A iminência de colapso nas UTIs de Porto Alegre e Região Metropolitana reacendeu a preocupação com o que os médicos chamam de “Escolha de Sofia”, referência ao filme estrelado por Meryl Streep, obrigada pelos nazistas a indicar qual dos dois filhos deveria ser morto. O trauma da mãe, retratado magistralmente no filme, tem sido usado como metáfora desde que médicos de vários países se viram diante do dilema de escolher quem vai para a UTI e quem ficará entregue à própria sorte em caso de falta de leitos.

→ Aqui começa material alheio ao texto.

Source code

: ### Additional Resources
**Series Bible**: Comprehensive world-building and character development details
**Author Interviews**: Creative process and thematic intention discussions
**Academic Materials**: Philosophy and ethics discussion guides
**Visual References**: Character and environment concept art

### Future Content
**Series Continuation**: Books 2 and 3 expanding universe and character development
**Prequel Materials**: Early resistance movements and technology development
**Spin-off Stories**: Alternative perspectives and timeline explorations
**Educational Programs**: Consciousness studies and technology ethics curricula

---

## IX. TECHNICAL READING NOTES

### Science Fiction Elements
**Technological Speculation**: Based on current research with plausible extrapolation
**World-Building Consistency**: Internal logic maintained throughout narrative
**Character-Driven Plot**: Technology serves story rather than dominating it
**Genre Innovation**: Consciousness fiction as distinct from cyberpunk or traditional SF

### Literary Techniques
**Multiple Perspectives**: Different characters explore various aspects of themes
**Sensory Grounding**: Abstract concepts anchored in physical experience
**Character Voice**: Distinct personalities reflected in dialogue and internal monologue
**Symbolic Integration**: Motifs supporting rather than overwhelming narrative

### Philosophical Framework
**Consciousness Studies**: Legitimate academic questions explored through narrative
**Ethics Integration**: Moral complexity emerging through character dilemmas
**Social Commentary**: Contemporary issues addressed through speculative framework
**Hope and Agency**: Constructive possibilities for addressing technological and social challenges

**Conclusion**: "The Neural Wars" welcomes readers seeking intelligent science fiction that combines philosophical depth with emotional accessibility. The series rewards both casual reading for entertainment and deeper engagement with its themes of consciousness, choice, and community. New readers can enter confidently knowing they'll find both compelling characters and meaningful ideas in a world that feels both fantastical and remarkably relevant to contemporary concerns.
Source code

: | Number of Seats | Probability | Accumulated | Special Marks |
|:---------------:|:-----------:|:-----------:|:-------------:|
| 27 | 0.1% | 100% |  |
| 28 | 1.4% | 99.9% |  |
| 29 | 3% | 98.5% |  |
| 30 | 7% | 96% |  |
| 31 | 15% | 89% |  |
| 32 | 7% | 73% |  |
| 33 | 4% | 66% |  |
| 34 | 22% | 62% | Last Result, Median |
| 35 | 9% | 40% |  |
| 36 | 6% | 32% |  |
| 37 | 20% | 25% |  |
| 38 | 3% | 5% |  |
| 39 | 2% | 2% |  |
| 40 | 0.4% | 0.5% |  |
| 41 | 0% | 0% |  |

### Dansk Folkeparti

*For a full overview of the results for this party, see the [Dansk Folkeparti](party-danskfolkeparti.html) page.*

Na entrevista que deu ao Gaúcha Atualidade na manhã desta terça-feira (21), o médico Ricardo Kuchenbecker, gerente de crise do Hospital de Clínicas, traçou um quadro sombrio, baseado nos dados de ocupação de leitos e no cenário que vivencia nos últimos dias. Os médicos ainda não estão sendo obrigados a escolher quem vai viver e quem vai morrer, como ocorreu na Itália, na Espanha, no Reino Unido, nos Estados Unidos e em algumas cidades brasileiras, mas precisam decidir quem será internado primeiro.
A escolha não é aleatória nem por ordem de chegada. Para evitar que os médicos tenham esse dilema, o Conselho Regional de Medicina aprovou protocolo que estabelece critérios objetivos para o desempate quando há mais pacientes na fila do que leitos de UTI. A resolução número 12, publicada no Diário Oficial da União em 27 de maio e detalhada pela coluna em 2 de junho, define o protocolo de regulação para casos de covid-19 nas Unidades de Terapia Intensiva de Alta Complexidade.
À época, pouca atenção se deu ao assunto, porque o colapso era uma hipótese remota. Agora, quando os principais hospitais que atendem pacientes do SUS (Clínicas, Conceição e Santa Casa) estão com mais de 90% de ocupação nas UTIs covid e alguns, inclusive privados, atingiram 100%, o protocolo volta a ser lembrado. Em síntese, o documento estabelece que a prioridade será do paciente com mais chances de sobreviver, o que coloca em desvantagem os idosos e os que sofrem de alguma doença grave.
Encerrada a entrevista de Kuchenbecker, o diretor de regulação do Estado, Eduardo Elsade, escreveu para o programa dizendo que a situação está sob controle, que ainda restam leitos e que, antes da “escolha de Sofia”, o Estado tem outros mecanismos para atender aos pacientes. Citou a transferência para o Interior, a compra de leitos em instituições privadas e o atendimento em emergências e salas de recuperações pós-operatória, com respiradores de transporte (móveis).
O problema dessa ambulancioterapia ao contrário, é que, como nos casos graves a covid ataca o sistema respiratório, boa parte dos pacientes não suporta uma viagem de centenas de quilômetros. A compra de vagas na rede privada esbarra no esgotamento da capacidade — nesta terça-feira, por exemplo, o Hospital Moinhos de Vento estava com 100% dos leitos de UTI covid ocupados. O atendimento em UTIs improvisadas não tem, segundo Kuchenbecker, a mesma eficiência.
— Foi isso que fez subir o índice de mortalidade na Itália — lembrou o médico.
A Serra e a Região Metropolitana são os principais focos de preocupação. A persistir o atual crescimento da demanda, até o final do mês não haverá leitos disponíveis. O problema não é apenas de falta de estrutura física, mas de profissionais com experiência em UTI e domínio da técnica de entubação para os que precisam de respiração artificial. A contaminação de centenas de profissionais de saúde, somada à dificuldade de contratação e ao estresse dos que estão trabalhando, complica o quadro.
O desafio de Elsade como responsável pela regulação será transferir para o Interior os pacientes transportáveis e atender, ainda que de forma precária em Porto Alegre e municípios vizinhos, os que não suportariam uma viagem.